--- How to complete this task ---
What you return should be the complete data below, word for word, with no pictures in it.

--- Data records ---
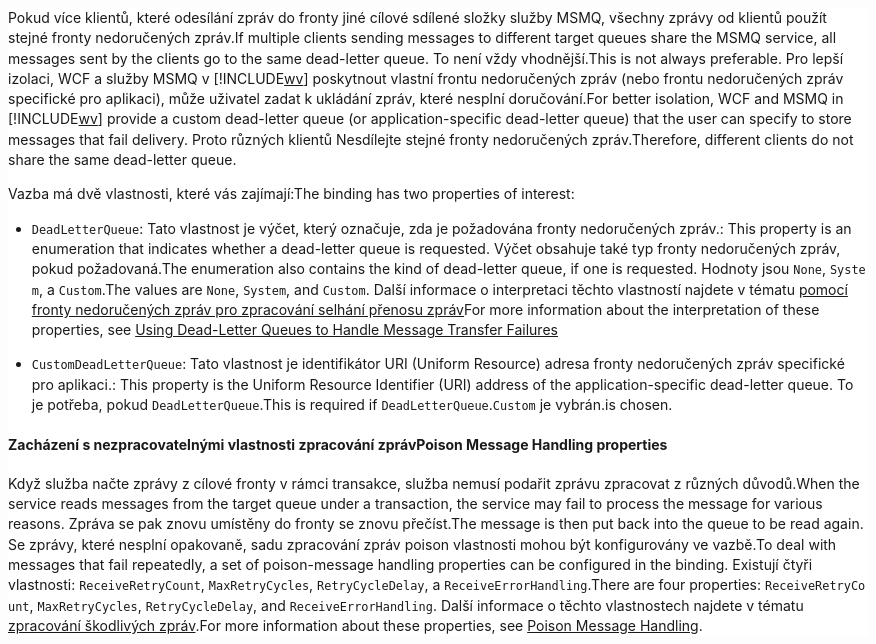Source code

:  <span data-ttu-id="0ed25-174">Pokud více klientů, které odesílání zpráv do fronty jiné cílové sdílené složky služby MSMQ, všechny zprávy od klientů použít stejné fronty nedoručených zpráv.</span><span class="sxs-lookup"><span data-stu-id="0ed25-174">If multiple clients sending messages to different target queues share the MSMQ service, all messages sent by the clients go to the same dead-letter queue.</span></span> <span data-ttu-id="0ed25-175">To není vždy vhodnější.</span><span class="sxs-lookup"><span data-stu-id="0ed25-175">This is not always preferable.</span></span> <span data-ttu-id="0ed25-176">Pro lepší izolaci, WCF a služby MSMQ v [!INCLUDE[wv](../../../../includes/wv-md.md)] poskytnout vlastní frontu nedoručených zpráv (nebo frontu nedoručených zpráv specifické pro aplikaci), může uživatel zadat k ukládání zpráv, které nesplní doručování.</span><span class="sxs-lookup"><span data-stu-id="0ed25-176">For better isolation, WCF and MSMQ in [!INCLUDE[wv](../../../../includes/wv-md.md)] provide a custom dead-letter queue (or application-specific dead-letter queue) that the user can specify to store messages that fail delivery.</span></span> <span data-ttu-id="0ed25-177">Proto různých klientů Nesdílejte stejné fronty nedoručených zpráv.</span><span class="sxs-lookup"><span data-stu-id="0ed25-177">Therefore, different clients do not share the same dead-letter queue.</span></span>  
  
 <span data-ttu-id="0ed25-178">Vazba má dvě vlastnosti, které vás zajímají:</span><span class="sxs-lookup"><span data-stu-id="0ed25-178">The binding has two properties of interest:</span></span>  
  
-   `DeadLetterQueue`<span data-ttu-id="0ed25-179">: Tato vlastnost je výčet, který označuje, zda je požadována fronty nedoručených zpráv.</span><span class="sxs-lookup"><span data-stu-id="0ed25-179">: This property is an enumeration that indicates whether a dead-letter queue is requested.</span></span> <span data-ttu-id="0ed25-180">Výčet obsahuje také typ fronty nedoručených zpráv, pokud požadovaná.</span><span class="sxs-lookup"><span data-stu-id="0ed25-180">The enumeration also contains the kind of dead-letter queue, if one is requested.</span></span> <span data-ttu-id="0ed25-181">Hodnoty jsou `None`, `System`, a `Custom`.</span><span class="sxs-lookup"><span data-stu-id="0ed25-181">The values are `None`, `System`, and `Custom`.</span></span> <span data-ttu-id="0ed25-182">Další informace o interpretaci těchto vlastností najdete v tématu [pomocí fronty nedoručených zpráv pro zpracování selhání přenosu zpráv](../../../../docs/framework/wcf/feature-details/using-dead-letter-queues-to-handle-message-transfer-failures.md)</span><span class="sxs-lookup"><span data-stu-id="0ed25-182">For more information about the interpretation of these properties, see [Using Dead-Letter Queues to Handle Message Transfer Failures](../../../../docs/framework/wcf/feature-details/using-dead-letter-queues-to-handle-message-transfer-failures.md)</span></span>  
  
-   `CustomDeadLetterQueue`<span data-ttu-id="0ed25-183">: Tato vlastnost je identifikátor URI (Uniform Resource) adresa fronty nedoručených zpráv specifické pro aplikaci.</span><span class="sxs-lookup"><span data-stu-id="0ed25-183">: This property is the Uniform Resource Identifier (URI) address of the application-specific dead-letter queue.</span></span> <span data-ttu-id="0ed25-184">To je potřeba, pokud `DeadLetterQueue`.</span><span class="sxs-lookup"><span data-stu-id="0ed25-184">This is required if `DeadLetterQueue`.</span></span>`Custom` <span data-ttu-id="0ed25-185">je vybrán.</span><span class="sxs-lookup"><span data-stu-id="0ed25-185">is chosen.</span></span>  
  
#### <a name="poison-message-handling-properties"></a><span data-ttu-id="0ed25-186">Zacházení s nezpracovatelnými vlastnosti zpracování zpráv</span><span class="sxs-lookup"><span data-stu-id="0ed25-186">Poison Message Handling properties</span></span>  
 <span data-ttu-id="0ed25-187">Když služba načte zprávy z cílové fronty v rámci transakce, služba nemusí podařit zprávu zpracovat z různých důvodů.</span><span class="sxs-lookup"><span data-stu-id="0ed25-187">When the service reads messages from the target queue under a transaction, the service may fail to process the message for various reasons.</span></span> <span data-ttu-id="0ed25-188">Zpráva se pak znovu umístěny do fronty se znovu přečíst.</span><span class="sxs-lookup"><span data-stu-id="0ed25-188">The message is then put back into the queue to be read again.</span></span> <span data-ttu-id="0ed25-189">Se zprávy, které nesplní opakovaně, sadu zpracování zpráv poison vlastnosti mohou být konfigurovány ve vazbě.</span><span class="sxs-lookup"><span data-stu-id="0ed25-189">To deal with messages that fail repeatedly, a set of poison-message handling properties can be configured in the binding.</span></span> <span data-ttu-id="0ed25-190">Existují čtyři vlastnosti: `ReceiveRetryCount`, `MaxRetryCycles`, `RetryCycleDelay`, a `ReceiveErrorHandling`.</span><span class="sxs-lookup"><span data-stu-id="0ed25-190">There are four properties: `ReceiveRetryCount`, `MaxRetryCycles`, `RetryCycleDelay`, and `ReceiveErrorHandling`.</span></span> <span data-ttu-id="0ed25-191">Další informace o těchto vlastnostech najdete v tématu [zpracování škodlivých zpráv](../../../../docs/framework/wcf/feature-details/poison-message-handling.md).</span><span class="sxs-lookup"><span data-stu-id="0ed25-191">For more information about these properties, see [Poison Message Handling](../../../../docs/framework/wcf/feature-details/poison-message-handling.md).</span></span>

--- Solution to this exercise ---
Source code

:  <span data-ttu-id="0ed25-174">Pokud více klientů, které odesílání zpráv do fronty jiné cílové sdílené složky služby MSMQ, všechny zprávy od klientů použít stejné fronty nedoručených zpráv.</span><span class="sxs-lookup"><span data-stu-id="0ed25-174">If multiple clients sending messages to different target queues share the MSMQ service, all messages sent by the clients go to the same dead-letter queue.</span></span> <span data-ttu-id="0ed25-175">To není vždy vhodnější.</span><span class="sxs-lookup"><span data-stu-id="0ed25-175">This is not always preferable.</span></span> <span data-ttu-id="0ed25-176">Pro lepší izolaci, WCF a služby MSMQ v [!INCLUDE[wv](../../../../includes/wv-md.md)] poskytnout vlastní frontu nedoručených zpráv (nebo frontu nedoručených zpráv specifické pro aplikaci), může uživatel zadat k ukládání zpráv, které nesplní doručování.</span><span class="sxs-lookup"><span data-stu-id="0ed25-176">For better isolation, WCF and MSMQ in [!INCLUDE[wv](../../../../includes/wv-md.md)] provide a custom dead-letter queue (or application-specific dead-letter queue) that the user can specify to store messages that fail delivery.</span></span> <span data-ttu-id="0ed25-177">Proto různých klientů Nesdílejte stejné fronty nedoručených zpráv.</span><span class="sxs-lookup"><span data-stu-id="0ed25-177">Therefore, different clients do not share the same dead-letter queue.</span></span>  
  
 <span data-ttu-id="0ed25-178">Vazba má dvě vlastnosti, které vás zajímají:</span><span class="sxs-lookup"><span data-stu-id="0ed25-178">The binding has two properties of interest:</span></span>  
  
-   `DeadLetterQueue`<span data-ttu-id="0ed25-179">: Tato vlastnost je výčet, který označuje, zda je požadována fronty nedoručených zpráv.</span><span class="sxs-lookup"><span data-stu-id="0ed25-179">: This property is an enumeration that indicates whether a dead-letter queue is requested.</span></span> <span data-ttu-id="0ed25-180">Výčet obsahuje také typ fronty nedoručených zpráv, pokud požadovaná.</span><span class="sxs-lookup"><span data-stu-id="0ed25-180">The enumeration also contains the kind of dead-letter queue, if one is requested.</span></span> <span data-ttu-id="0ed25-181">Hodnoty jsou `None`, `System`, a `Custom`.</span><span class="sxs-lookup"><span data-stu-id="0ed25-181">The values are `None`, `System`, and `Custom`.</span></span> <span data-ttu-id="0ed25-182">Další informace o interpretaci těchto vlastností najdete v tématu [pomocí fronty nedoručených zpráv pro zpracování selhání přenosu zpráv](../../../../docs/framework/wcf/feature-details/using-dead-letter-queues-to-handle-message-transfer-failures.md)</span><span class="sxs-lookup"><span data-stu-id="0ed25-182">For more information about the interpretation of these properties, see [Using Dead-Letter Queues to Handle Message Transfer Failures](../../../../docs/framework/wcf/feature-details/using-dead-letter-queues-to-handle-message-transfer-failures.md)</span></span>  
  
-   `CustomDeadLetterQueue`<span data-ttu-id="0ed25-183">: Tato vlastnost je identifikátor URI (Uniform Resource) adresa fronty nedoručených zpráv specifické pro aplikaci.</span><span class="sxs-lookup"><span data-stu-id="0ed25-183">: This property is the Uniform Resource Identifier (URI) address of the application-specific dead-letter queue.</span></span> <span data-ttu-id="0ed25-184">To je potřeba, pokud `DeadLetterQueue`.</span><span class="sxs-lookup"><span data-stu-id="0ed25-184">This is required if `DeadLetterQueue`.</span></span>`Custom` <span data-ttu-id="0ed25-185">je vybrán.</span><span class="sxs-lookup"><span data-stu-id="0ed25-185">is chosen.</span></span>  
  
#### <a name="poison-message-handling-properties"></a><span data-ttu-id="0ed25-186">Zacházení s nezpracovatelnými vlastnosti zpracování zpráv</span><span class="sxs-lookup"><span data-stu-id="0ed25-186">Poison Message Handling properties</span></span>  
 <span data-ttu-id="0ed25-187">Když služba načte zprávy z cílové fronty v rámci transakce, služba nemusí podařit zprávu zpracovat z různých důvodů.</span><span class="sxs-lookup"><span data-stu-id="0ed25-187">When the service reads messages from the target queue under a transaction, the service may fail to process the message for various reasons.</span></span> <span data-ttu-id="0ed25-188">Zpráva se pak znovu umístěny do fronty se znovu přečíst.</span><span class="sxs-lookup"><span data-stu-id="0ed25-188">The message is then put back into the queue to be read again.</span></span> <span data-ttu-id="0ed25-189">Se zprávy, které nesplní opakovaně, sadu zpracování zpráv poison vlastnosti mohou být konfigurovány ve vazbě.</span><span class="sxs-lookup"><span data-stu-id="0ed25-189">To deal with messages that fail repeatedly, a set of poison-message handling properties can be configured in the binding.</span></span> <span data-ttu-id="0ed25-190">Existují čtyři vlastnosti: `ReceiveRetryCount`, `MaxRetryCycles`, `RetryCycleDelay`, a `ReceiveErrorHandling`.</span><span class="sxs-lookup"><span data-stu-id="0ed25-190">There are four properties: `ReceiveRetryCount`, `MaxRetryCycles`, `RetryCycleDelay`, and `ReceiveErrorHandling`.</span></span> <span data-ttu-id="0ed25-191">Další informace o těchto vlastnostech najdete v tématu [zpracování škodlivých zpráv](../../../../docs/framework/wcf/feature-details/poison-message-handling.md).</span><span class="sxs-lookup"><span data-stu-id="0ed25-191">For more information about these properties, see [Poison Message Handling](../../../../docs/framework/wcf/feature-details/poison-message-handling.md).</span></span>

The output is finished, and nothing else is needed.